Selected text:
Re: [RFC][PATCH 0/3] add FALLOC_FL_NO_HIDE_STALE flag in fallocate

[Date Prev][Date Next][Thread Prev][Thread Next][Date Index][Thread Index]

 



On Tue, Apr 17, 2012 at 12:40:14PM -0500, Eric Sandeen wrote:
> On 4/17/12 11:53 AM, Zheng Liu wrote:
> > Hi list,
> > 
> > fallocate is a useful system call because it can preallocate some disk blocks
> > for a file and keep blocks contiguous.  However, it has a defect that file
> > system will convert an uninitialized extent to be an initialized when the user
> > wants to write some data to this file, because file system create an
> > unititalized extent while it preallocates some blocks in fallocate (e.g. ext4).
> 
> That's a security-driven design feature, not a defect.  :)
> 
> > Especially, it causes a severe degradation when the user tries to do some
> > random write operations, which frequently modifies the metadata of this file.
> > We meet this problem in our product system at Taobao.  Last month, in ext4
> > workshop, we discussed this problem and the Google faces the same problem.  So
> > a new flag, FALLOC_FL_NO_HIDE_STALE, is added in order to solve this problem.
> 
> Which then opens up severe security problems.

Your goal:
Extract the passage of the fallocate thread between "On Tue, Apr" and "fallocate (e.g. ext4).", inclusive, word for word.

Records provided:

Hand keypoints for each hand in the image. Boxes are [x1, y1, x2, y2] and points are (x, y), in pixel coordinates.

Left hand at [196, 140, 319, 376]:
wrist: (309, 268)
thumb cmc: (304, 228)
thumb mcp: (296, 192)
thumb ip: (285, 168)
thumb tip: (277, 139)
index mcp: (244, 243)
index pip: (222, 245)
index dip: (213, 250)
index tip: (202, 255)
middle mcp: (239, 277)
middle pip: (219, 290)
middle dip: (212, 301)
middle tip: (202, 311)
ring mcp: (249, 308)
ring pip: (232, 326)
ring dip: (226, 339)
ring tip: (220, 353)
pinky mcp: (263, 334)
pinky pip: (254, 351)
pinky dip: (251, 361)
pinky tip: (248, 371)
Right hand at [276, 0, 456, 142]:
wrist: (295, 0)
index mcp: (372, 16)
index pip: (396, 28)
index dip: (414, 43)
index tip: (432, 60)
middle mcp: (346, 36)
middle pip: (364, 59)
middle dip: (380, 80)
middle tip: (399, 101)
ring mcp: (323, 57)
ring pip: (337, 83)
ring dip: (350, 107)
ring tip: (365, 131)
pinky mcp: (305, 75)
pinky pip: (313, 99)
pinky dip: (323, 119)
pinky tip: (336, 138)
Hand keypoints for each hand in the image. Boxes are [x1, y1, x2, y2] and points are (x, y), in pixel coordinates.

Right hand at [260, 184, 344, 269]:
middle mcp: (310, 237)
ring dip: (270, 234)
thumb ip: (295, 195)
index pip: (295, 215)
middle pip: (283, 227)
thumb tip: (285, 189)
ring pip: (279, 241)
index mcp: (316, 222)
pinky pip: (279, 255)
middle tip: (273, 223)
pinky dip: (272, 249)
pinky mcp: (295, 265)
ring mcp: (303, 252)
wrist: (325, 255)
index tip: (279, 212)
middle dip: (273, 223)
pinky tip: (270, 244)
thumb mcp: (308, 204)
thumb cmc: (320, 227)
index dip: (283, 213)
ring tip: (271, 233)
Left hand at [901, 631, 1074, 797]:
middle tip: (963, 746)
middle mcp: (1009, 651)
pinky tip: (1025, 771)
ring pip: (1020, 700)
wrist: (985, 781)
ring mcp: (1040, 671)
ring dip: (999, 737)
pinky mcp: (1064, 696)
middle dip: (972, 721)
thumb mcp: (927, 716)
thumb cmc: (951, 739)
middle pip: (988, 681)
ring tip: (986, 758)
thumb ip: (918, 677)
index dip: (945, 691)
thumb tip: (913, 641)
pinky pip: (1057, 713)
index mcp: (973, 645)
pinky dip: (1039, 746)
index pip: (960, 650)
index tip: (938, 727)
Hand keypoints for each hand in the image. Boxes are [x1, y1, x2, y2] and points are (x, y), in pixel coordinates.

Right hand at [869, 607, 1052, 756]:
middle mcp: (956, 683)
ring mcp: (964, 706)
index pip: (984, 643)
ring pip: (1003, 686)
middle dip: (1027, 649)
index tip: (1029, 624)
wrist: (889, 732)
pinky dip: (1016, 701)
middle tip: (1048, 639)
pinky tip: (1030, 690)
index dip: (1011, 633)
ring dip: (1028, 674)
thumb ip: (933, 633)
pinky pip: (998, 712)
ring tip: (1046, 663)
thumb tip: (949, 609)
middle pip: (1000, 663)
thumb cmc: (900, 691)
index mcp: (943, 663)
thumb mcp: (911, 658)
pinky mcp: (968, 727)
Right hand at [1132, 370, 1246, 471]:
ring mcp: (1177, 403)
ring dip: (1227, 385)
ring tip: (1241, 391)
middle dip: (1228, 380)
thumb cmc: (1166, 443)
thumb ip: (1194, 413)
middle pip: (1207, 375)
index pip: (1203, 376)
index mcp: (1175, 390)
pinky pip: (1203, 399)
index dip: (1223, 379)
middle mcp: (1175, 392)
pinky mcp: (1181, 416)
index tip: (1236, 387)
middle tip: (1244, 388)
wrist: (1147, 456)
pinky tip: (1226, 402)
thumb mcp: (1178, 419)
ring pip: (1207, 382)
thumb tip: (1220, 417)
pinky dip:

Expected answer:
On Tue, Apr 17, 2012 at 12:40:14PM -0500, Eric Sandeen wrote:
> On 4/17/12 11:53 AM, Zheng Liu wrote:
> > Hi list,
> > 
> > fallocate is a useful system call because it can preallocate some disk blocks
> > for a file and keep blocks contiguous.  However, it has a defect that file
> > system will convert an uninitialized extent to be an initialized when the user
> > wants to write some data to this file, because file system create an
> > unititalized extent while it preallocates some blocks in fallocate (e.g. ext4).